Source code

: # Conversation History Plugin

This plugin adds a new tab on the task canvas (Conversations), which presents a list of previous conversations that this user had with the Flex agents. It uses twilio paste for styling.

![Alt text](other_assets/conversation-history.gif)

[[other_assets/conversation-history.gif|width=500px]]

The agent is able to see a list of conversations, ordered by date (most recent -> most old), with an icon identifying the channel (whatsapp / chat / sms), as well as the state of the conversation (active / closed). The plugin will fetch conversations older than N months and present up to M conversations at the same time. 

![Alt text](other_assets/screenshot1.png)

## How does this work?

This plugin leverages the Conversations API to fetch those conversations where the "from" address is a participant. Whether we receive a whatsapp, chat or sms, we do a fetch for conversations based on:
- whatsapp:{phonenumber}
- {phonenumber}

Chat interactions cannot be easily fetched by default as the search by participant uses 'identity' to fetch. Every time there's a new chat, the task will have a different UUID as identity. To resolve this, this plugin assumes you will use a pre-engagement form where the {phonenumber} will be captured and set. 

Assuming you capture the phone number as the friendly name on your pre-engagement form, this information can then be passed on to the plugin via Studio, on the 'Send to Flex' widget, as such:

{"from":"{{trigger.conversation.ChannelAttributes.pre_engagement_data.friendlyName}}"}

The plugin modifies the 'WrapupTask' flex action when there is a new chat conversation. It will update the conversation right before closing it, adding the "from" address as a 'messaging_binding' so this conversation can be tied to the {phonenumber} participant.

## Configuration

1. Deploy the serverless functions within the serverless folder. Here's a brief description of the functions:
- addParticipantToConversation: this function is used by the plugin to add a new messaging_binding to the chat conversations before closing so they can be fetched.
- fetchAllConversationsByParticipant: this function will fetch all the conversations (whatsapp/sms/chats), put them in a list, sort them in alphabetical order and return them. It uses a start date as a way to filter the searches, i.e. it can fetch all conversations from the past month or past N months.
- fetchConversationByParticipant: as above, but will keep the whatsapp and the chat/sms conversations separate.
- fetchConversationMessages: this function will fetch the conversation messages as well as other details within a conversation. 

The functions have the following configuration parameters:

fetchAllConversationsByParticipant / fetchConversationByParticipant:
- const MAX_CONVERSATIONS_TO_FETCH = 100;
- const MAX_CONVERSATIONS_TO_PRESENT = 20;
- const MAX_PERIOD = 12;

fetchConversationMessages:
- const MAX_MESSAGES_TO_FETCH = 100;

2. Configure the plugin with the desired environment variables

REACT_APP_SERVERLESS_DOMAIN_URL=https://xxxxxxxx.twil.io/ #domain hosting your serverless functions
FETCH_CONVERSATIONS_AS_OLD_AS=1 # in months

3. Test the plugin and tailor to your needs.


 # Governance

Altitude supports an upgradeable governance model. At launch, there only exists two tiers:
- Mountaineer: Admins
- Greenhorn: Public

_Your objective_: Render the data from the line containing "your serverless functions" through the end of the data as a JSON list of strings, one string per line, leaving out blank lines.

_Problem solution_:
[
  "REACT_APP_SERVERLESS_DOMAIN_URL=https://xxxxxxxx.twil.io/ #domain hosting your serverless functions",
  "FETCH_CONVERSATIONS_AS_OLD_AS=1 # in months",
  "3. Test the plugin and tailor to your needs.",
  " # Governance",
  "Altitude supports an upgradeable governance model. At launch, there only exists two tiers:",
  "- Mountaineer: Admins",
  "- Greenhorn: Public"
]